When it’s my time to go, I will go, but I have no desire to be a martyr in the name of misplaced zeal. Serving a God who can do anything is not an excuse for reckless behavior.

As a Christian, I believe every life has equal value and that I should sacrifice my life for others the way that Jesus did. Right now my sacrifice means staying alive for my daughters, trying to provide them the stability they lacked in their early lives, to get them through school and into the world. I am not willing to relinquish that responsibility, that call, because someone insisted they just can’t do with another Saturday—or Sunday—in the house.

We can’t talk about these matters without considering privilege. Identifying the at-risk is not as easy as drawing lines around the sick or the elderly. With every passing week, the statistics and the studies and our understanding of this shapeshifting virus have proven that assumption wrong in every way. We must enlarge the circles to include the working class, minorities, and the marginalized, all of whom are disproportionately infected.

Today we are seeing people in every state risk their own health and safety to demonstrate the multifaceted inadequacy of existing circles by protesting racial injustice. Although I wish all protesters would wear masks and practice physical distancing, the protests themselves are revealing the very intersections of liberty, personal preference, and systemic inequities that make this pandemic an unfair fight. 

Collective Power

I do not envy the medical professionals who find themselves in the center of this crisis, overwhelmed by patients and under-supplied with equipment. But that does not change a fundamental truth: a politician’s life is not more important than my mother’s, a 40-year-old businessman’s life is not more important than my college president’s or my church elder’s, and my terminal condition does not make my life any less worth saving than anyone else’s.

We have the collective power to save from this virus everyone who can be saved, but as neither the federal government nor enough billionaires are solving the ventilator shortage, it falls to us to ensure that we try to stay healthy.
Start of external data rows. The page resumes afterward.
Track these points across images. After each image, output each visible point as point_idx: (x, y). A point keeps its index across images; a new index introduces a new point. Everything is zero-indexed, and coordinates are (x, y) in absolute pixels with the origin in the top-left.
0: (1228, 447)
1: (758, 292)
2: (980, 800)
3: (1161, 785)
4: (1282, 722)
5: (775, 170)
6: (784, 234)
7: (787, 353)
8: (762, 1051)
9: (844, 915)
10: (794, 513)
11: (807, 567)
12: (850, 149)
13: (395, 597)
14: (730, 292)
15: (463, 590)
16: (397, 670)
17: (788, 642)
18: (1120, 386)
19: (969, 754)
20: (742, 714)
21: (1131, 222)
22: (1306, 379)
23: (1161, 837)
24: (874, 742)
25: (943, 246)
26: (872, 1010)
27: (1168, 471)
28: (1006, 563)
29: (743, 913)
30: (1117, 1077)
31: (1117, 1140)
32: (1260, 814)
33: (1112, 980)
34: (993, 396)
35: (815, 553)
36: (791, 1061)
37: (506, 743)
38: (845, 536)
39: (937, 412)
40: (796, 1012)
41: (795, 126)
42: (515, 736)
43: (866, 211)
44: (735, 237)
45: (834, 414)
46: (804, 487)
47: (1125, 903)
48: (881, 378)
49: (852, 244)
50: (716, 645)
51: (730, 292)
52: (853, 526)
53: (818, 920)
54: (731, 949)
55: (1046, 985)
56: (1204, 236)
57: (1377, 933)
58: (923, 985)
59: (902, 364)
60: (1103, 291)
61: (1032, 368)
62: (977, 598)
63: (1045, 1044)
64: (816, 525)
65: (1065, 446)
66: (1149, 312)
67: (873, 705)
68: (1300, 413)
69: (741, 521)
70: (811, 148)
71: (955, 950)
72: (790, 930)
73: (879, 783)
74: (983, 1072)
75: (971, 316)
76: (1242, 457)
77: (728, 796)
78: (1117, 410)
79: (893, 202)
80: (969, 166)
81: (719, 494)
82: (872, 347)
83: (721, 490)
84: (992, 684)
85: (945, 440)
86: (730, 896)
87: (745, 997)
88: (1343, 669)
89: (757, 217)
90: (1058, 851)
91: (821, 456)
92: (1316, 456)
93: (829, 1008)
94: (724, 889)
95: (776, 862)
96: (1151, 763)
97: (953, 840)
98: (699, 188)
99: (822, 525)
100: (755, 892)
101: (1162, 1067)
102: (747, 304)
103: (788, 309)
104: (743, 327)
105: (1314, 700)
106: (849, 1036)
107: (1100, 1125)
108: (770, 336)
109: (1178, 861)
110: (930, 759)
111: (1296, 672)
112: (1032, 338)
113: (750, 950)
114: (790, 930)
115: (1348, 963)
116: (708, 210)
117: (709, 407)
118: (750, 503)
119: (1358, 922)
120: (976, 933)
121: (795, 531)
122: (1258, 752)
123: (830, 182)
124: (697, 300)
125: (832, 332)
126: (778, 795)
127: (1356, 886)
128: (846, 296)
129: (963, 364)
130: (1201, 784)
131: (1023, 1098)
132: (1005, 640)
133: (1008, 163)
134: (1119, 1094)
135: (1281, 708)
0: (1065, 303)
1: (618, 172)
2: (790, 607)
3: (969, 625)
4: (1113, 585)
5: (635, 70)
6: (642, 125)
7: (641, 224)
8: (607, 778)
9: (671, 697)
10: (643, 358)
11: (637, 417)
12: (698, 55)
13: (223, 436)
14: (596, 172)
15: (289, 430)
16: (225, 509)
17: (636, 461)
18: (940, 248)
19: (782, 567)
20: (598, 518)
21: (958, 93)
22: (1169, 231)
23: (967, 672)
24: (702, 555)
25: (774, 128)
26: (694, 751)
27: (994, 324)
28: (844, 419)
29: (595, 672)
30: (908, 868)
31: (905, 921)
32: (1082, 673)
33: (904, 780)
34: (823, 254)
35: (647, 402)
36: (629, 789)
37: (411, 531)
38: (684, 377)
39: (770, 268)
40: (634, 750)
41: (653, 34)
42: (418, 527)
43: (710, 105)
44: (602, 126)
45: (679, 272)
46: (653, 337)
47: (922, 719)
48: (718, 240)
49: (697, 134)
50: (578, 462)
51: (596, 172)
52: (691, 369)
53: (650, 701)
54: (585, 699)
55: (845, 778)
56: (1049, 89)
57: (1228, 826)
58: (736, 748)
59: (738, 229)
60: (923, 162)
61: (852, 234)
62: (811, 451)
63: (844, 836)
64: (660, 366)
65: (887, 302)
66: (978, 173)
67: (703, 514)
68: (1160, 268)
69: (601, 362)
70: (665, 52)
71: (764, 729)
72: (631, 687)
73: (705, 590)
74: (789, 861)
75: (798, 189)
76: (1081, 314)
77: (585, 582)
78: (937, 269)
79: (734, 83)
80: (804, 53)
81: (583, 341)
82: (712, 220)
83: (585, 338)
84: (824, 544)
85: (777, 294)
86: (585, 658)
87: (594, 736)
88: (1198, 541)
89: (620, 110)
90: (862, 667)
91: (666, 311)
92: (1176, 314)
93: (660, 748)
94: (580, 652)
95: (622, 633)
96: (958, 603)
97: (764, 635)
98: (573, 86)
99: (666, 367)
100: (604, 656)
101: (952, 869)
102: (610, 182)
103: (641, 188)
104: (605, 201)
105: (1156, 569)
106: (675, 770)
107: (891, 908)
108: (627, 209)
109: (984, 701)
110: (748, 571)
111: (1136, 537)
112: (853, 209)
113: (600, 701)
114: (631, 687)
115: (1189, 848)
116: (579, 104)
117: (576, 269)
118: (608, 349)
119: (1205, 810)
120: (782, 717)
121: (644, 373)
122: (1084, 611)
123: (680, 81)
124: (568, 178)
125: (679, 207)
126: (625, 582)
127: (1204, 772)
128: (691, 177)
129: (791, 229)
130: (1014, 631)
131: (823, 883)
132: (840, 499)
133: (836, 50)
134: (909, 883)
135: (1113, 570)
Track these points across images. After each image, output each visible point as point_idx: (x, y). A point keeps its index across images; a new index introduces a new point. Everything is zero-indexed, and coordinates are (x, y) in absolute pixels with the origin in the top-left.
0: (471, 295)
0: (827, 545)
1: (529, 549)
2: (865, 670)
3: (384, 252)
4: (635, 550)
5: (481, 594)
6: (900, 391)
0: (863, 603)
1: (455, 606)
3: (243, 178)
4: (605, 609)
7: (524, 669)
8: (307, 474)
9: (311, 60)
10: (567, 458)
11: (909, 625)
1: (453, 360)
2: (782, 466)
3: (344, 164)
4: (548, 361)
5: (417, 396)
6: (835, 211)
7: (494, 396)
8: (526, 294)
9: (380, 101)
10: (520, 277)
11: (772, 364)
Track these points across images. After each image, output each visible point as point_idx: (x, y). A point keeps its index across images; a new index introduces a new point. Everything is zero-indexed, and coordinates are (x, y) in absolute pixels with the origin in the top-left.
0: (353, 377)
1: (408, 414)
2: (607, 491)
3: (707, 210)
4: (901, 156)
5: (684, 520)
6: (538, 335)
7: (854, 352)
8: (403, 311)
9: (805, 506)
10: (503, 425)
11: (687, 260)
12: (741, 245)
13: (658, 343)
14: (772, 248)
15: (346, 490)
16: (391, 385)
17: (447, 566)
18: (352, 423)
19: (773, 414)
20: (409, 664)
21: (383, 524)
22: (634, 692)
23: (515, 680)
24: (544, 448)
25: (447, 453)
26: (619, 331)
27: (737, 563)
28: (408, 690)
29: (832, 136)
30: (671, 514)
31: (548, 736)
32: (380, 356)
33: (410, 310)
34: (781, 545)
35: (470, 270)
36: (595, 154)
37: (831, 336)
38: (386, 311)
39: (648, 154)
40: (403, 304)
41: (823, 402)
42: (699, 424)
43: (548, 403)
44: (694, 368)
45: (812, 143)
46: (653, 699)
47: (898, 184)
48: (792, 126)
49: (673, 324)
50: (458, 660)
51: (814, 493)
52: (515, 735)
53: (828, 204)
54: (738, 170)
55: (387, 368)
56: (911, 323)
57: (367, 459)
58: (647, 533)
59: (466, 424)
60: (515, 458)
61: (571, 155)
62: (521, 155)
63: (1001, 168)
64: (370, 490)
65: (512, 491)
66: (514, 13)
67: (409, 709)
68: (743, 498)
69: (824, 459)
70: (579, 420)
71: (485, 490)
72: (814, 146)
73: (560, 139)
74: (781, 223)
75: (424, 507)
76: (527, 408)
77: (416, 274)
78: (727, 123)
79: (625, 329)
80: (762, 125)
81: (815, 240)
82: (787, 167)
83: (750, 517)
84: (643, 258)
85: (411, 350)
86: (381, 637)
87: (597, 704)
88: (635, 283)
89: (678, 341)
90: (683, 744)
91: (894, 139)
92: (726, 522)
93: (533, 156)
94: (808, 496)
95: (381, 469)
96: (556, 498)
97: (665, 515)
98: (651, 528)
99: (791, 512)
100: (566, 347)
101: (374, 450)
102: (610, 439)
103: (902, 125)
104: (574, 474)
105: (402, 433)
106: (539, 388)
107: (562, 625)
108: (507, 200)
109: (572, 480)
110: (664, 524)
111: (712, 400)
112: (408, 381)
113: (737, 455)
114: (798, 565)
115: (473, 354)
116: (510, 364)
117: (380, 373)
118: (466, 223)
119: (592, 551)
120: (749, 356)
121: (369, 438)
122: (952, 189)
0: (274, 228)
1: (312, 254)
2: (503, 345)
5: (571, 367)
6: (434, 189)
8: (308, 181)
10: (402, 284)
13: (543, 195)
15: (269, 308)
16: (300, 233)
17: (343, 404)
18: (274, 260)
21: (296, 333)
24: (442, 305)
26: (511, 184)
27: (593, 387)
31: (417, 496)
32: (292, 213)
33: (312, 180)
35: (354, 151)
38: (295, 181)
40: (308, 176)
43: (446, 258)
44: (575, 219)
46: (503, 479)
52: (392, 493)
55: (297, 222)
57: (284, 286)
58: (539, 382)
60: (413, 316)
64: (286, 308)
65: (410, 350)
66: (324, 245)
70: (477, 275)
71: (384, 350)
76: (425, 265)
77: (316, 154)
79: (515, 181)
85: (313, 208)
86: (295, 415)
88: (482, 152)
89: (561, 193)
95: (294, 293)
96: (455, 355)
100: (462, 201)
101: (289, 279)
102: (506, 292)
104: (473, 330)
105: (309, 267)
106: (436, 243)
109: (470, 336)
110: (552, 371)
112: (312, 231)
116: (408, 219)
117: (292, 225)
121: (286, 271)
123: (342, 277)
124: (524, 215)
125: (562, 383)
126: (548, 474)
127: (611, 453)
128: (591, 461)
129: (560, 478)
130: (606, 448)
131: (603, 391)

Then those who need a ventilator can have one, and no one has to die because they didn’t accumulate enough points.

In the name of American individuality, we have lost sight of what it means to love our neighbor. My pastor said right now, loving our neighbor means doing so from a distance. We love our neighbors by protecting them, by doing everything we can to keep them safe. We have forgotten what it means to sacrifice, to stand on the principle that our personal freedom means nothing if our brothers and sisters are not free, that our personal happiness is tainted if our brothers and sisters are suffering. We have also forgotten that closing a building doesn’t close the church and in fact might be an opportunity for us to show the love of God to our communities in creative ways.

We all matter to someone, and most of us cannot help the hand we’re dealt. Even without the neighbor-loving business of faith, society functions on the premise that we help each other along, that we act in ways that benefit the whole, not just the parts. Without such a mindset, we lose our humanity, and that is worse than any illness ever could be.

My cousin said we will have to agree to disagree. I love her, but for me and so many others, this argument is real, not theoretical. A few days ago, another Facebook friend posted a quote from Elie Wiesel: “We must always take sides. Neutrality helps the oppressor, never the victim. Silence encourages the tormentor, never the tormented.” So I speak here, now, for the high-risk: for the elderly, for the disabled, for persons of color, for essential personnel, for the otherwise marginalized.

I speak the truth that we all deserve to live. I speak here, now, while I can.